##### Document excerpt #####

Cancer progression is characterized by loss of extracellular matrix (ECM) integrity, which is a precondition for tumor growth and metastasis. In order to elucidate the precise mechanisms of ECM degradation in cancer we used a genetically modified mouse mimicking two distinct human metabolic features associated with carcinogenesis, the lack of endogenous vitamin C synthesis and the production of human Lp(a). Female Lp(a)+; Gulo(−/−) and control wild-type Balb/c mice without these two metabolic features were orthotopically inoculated with 4T1 breast cancer cells (5×105). The transgenic and control mice were divided into 4 different dietary groups in respect to dietary vitamin C intake: i) low ascorbate intake for 6 weeks; ii) high ascorbate intake for 6 weeks; iii) low ascorbate intake for 3 weeks followed by high ascorbate for 3 weeks; iv) high ascorbate intake for 3 weeks followed by low ascorbate for 3 weeks. After 6 weeks, all wild-type mice developed tumors. In contrast, Lp(a)+; Gulo(−/−) mice developed one third less primary tumors (low ascorbate diet) or no primary tumors at all (high ascorbate diet). Significantly, tumors from Lp(a)+; Gulo(−/−) mice immunostained positively for Lp(a) and their size was inversely proportional to Lp(a) serum levels. The results implicate that Lp(a) may play a role in controlling tumor growth and expansion. The most likely mechanism is the competitive inhibition of plasmin-induced ECM degradation due to the homology of Lp(a) components to plasminogen. The confirmation of this pathomechanism could lead to a universal therapeutic target for the prevention and treatment of cancer.

#####

*Work task*. From the text on Lp(a) and breast tumor growth in mice, list every dietary group the mice were divided into by vitamin C intake.

##### Extracted material #####

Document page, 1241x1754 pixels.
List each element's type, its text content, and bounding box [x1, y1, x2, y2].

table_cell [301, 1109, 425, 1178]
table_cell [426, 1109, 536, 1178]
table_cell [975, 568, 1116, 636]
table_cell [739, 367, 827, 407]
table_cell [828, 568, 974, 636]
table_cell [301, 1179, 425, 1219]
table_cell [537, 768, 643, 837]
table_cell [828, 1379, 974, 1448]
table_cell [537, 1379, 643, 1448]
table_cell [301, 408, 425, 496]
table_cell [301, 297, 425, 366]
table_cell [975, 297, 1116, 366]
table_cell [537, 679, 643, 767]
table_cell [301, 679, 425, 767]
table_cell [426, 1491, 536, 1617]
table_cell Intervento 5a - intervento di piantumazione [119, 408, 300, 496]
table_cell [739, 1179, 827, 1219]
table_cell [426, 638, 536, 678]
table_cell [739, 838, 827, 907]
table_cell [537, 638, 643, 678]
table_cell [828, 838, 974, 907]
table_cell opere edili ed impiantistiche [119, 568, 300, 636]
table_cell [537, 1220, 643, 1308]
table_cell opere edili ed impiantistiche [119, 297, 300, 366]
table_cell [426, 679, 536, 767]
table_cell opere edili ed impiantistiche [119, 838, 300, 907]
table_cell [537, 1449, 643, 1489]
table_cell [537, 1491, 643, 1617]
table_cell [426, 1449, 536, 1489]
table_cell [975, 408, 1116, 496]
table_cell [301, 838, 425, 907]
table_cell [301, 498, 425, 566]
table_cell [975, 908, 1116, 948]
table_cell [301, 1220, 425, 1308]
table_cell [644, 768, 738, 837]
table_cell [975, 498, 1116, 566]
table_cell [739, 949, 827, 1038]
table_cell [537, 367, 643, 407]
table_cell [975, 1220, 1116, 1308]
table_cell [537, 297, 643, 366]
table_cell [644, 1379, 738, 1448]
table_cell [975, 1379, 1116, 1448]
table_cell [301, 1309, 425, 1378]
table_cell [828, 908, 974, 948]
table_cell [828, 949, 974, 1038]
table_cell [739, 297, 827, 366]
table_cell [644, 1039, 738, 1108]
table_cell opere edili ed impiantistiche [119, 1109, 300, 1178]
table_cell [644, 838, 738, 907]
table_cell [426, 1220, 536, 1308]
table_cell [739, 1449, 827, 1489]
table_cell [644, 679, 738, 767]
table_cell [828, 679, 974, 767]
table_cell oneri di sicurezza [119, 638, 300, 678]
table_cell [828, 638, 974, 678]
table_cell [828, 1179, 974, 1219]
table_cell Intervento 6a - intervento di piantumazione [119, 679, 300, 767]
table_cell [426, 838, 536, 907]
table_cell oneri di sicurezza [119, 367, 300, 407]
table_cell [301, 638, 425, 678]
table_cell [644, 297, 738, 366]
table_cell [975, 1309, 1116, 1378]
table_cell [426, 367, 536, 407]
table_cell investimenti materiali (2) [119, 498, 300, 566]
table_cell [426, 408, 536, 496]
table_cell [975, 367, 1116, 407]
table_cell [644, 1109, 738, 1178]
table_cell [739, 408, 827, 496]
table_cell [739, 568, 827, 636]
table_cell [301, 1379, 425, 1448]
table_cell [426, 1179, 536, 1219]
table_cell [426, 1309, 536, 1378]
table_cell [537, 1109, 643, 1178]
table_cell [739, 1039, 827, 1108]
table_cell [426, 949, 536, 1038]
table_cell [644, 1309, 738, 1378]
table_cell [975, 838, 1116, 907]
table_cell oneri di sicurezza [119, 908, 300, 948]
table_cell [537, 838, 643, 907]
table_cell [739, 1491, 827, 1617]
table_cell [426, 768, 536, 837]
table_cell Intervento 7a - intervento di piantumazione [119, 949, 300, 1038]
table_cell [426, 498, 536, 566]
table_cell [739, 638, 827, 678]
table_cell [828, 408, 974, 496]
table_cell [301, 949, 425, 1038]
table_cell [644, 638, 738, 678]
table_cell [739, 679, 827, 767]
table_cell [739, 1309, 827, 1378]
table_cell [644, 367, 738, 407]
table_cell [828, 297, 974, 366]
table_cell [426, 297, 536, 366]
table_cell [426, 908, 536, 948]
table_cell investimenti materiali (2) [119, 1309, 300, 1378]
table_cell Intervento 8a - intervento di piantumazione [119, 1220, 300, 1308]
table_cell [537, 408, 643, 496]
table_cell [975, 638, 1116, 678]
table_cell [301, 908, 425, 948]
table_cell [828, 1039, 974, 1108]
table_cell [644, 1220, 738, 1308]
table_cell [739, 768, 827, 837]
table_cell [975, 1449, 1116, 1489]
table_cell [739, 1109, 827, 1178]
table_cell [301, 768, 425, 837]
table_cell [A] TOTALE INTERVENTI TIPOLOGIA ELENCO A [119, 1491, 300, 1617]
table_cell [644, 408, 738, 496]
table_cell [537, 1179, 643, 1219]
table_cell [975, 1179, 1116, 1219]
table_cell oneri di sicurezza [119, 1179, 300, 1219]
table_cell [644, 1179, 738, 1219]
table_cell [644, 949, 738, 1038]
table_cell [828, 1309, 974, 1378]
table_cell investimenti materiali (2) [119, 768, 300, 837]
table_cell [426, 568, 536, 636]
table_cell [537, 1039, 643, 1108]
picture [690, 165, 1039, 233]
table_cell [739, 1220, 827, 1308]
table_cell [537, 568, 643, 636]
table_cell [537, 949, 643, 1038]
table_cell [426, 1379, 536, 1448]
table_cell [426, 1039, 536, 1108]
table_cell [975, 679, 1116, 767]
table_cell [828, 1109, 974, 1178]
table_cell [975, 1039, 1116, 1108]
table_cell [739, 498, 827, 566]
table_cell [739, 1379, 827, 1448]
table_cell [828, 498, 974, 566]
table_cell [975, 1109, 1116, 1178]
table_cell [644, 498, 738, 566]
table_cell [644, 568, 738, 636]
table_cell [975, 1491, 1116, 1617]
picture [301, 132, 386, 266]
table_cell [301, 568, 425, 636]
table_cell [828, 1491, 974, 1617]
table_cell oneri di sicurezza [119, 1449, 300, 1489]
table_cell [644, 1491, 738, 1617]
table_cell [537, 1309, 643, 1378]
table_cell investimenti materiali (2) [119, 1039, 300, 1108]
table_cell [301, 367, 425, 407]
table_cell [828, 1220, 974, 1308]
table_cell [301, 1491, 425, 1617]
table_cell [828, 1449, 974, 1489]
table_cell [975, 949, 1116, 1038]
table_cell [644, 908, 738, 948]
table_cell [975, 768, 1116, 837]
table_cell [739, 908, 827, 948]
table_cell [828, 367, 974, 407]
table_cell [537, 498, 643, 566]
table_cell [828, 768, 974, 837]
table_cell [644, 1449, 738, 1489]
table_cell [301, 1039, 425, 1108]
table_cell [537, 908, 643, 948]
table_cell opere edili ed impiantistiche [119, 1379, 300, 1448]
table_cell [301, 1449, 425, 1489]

#####

*Written solution*.
i) low ascorbate intake for 6 weeks
ii) high ascorbate intake for 6 weeks
iii) low ascorbate intake for 3 weeks followed by high ascorbate for 3 weeks
iv) high ascorbate intake for 3 weeks followed by low ascorbate for 3 weeks